One day more… another day, another two exams… this non-ending academic scam… these men who seem to grade my work will always drive my mind berserk… one day more!

My first exam today starts in thirty minutes. I’ve been studying just about all night, and I guess I’ll just spend the next thirty minutes being nervous. Right after the first exam comes another! But today is the final today, and in four or five hours, my exams will be complete!

While studying, I’ve been listening to the catchy “Someone in a Tree” from Sondheim’s Pacific Overtures, so now it will be stuck in my head all through the exams, which is actually nice… a song stuck in the head is a great nervousness coping device!

Last night I also put up some book quotes from Roots of the Classical, as I’ve been planning. There are hopefully some more quotes to come, but what’s there now was all I had time for.

And thus ends the last post on this blog from this dorm room… how special. I mean to get away Tuesday, everything’s set, I leave tonight…

A comedy tonight

Hmmm, actually an exam tonight, but if my life were a movie, the exam might be a comedy. I’ve got a math exam tonight at 7:30 PM, so I’ve still got a good amount of study time, and I’ll be studying basically all day. Hopefully I’ll still have some time to do those quotes from Roots of the Classical after the exam tonight. So today will be a pretty bland day as I do nothing but study, study, study. I finally go home tomorrow night!

Exams so wicked this way come

I’m working at the university library for the last time this morning!

I finished Roots of the Classical last night. Nothing like knocking out a 470 page book in two weeks, though I admit I skipped most of the music examples which did take up a fair amount of space. Maybe next semester if I have the time and the dedication, which I probably won’t, I’ll check the book out again and spend some time with the music examples. Yeah, like that’s gonna happen with all the other stuff I want to do… it’s a nice thought though. Anyway, as I said before, I do have at least 20 quotes I wanted to blog about in the book quotes blog, so I’ll do that today in between studying breaks.
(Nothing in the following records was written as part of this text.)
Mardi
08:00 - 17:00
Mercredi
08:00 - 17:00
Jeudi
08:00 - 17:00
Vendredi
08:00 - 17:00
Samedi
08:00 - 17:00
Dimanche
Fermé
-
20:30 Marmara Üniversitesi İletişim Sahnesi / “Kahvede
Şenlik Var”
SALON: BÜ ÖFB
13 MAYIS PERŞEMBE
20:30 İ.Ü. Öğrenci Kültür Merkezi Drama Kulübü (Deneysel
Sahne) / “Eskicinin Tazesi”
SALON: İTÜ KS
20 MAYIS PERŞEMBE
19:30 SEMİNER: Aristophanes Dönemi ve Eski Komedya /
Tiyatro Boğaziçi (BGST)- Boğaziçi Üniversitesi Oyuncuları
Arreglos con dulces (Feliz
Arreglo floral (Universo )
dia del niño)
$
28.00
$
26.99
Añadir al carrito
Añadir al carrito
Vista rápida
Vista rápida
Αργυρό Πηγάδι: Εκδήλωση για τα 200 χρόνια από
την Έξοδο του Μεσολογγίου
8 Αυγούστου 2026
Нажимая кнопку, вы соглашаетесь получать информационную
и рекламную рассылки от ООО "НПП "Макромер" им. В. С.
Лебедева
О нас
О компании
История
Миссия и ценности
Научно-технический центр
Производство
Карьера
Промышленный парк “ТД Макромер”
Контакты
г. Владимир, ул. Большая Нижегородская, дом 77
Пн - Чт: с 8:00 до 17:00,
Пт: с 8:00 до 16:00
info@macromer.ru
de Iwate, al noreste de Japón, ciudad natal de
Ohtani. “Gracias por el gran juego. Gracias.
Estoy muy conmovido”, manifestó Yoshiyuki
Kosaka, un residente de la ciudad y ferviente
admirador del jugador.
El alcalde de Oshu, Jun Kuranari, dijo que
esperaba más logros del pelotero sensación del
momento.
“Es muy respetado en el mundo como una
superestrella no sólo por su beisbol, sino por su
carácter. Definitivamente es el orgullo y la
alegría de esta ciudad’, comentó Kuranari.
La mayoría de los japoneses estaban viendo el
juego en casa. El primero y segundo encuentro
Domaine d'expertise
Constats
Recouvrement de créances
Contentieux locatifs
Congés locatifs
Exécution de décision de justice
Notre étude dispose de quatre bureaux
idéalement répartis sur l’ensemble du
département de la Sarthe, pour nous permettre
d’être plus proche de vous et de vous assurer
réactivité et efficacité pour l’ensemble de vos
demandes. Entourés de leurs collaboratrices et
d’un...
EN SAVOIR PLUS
I have three more exams, one tomorrow night and two on Tuesday. The last one on Tuesday I hardly have to study for… maybe I’ll just run through the notes for an hour, but it’s pretty simple stuff. The other two, however, are math exams, which I must study for, though I’m still afraid I’ll blank out for some reason on at least one question. The one on Monday night will probably be the hardest, and if I can get through that, Tuesday shouldn’t be too much trouble. However, the first exam on Tuesday is at 7:30 AM. Ugh! I haven’t waken up that early in a long time, that won’t be fun. Almost to the end…

I’ve had a few people contact me asking for sheet music for my “Trio for Harp, Flute, and Oboe” which seems to be my most popular video on YouTube (which isn’t that popular at all compared to… uh… more popular videos). So I really want to make that available somehow… I want to publish it on Lulu.com (I think I said this in another blog post somewhere) and offer it as a download, but I wonder if anyone would pay for it? If I can make at least enough money off of it to buy a candy bar, that would be awesome. I guess I’ll try offering it as a pay-to-download (something like $2.00… really cheap, no?) and see whether or not anyone is willing to pay for it.

That’s enough blather for today…

Great concert

PDQ Bach was hilarious, I especially enjoyed the final movement of his “Variations on an Unusually Simple-Minded Theme for Piano and Orchestra, S. 1” … ah, that was great! They did a fair amount of visual jokes as well, so the humor did not come entirely from the music, as it might on one of his albums, so seeing him in concert was a much different experience… probably even a better experience.

On June 29 and 30, the National Symphony Orchestra is playing the good old “Video Games Live” concert… I’d love to go see that, who wants to come?

I’m on page 426 of Roots of the Classical and I’ve got one chapter left to read. Almost to the end! And then I have at least 20 quotes to put up… though I might skip some to save time.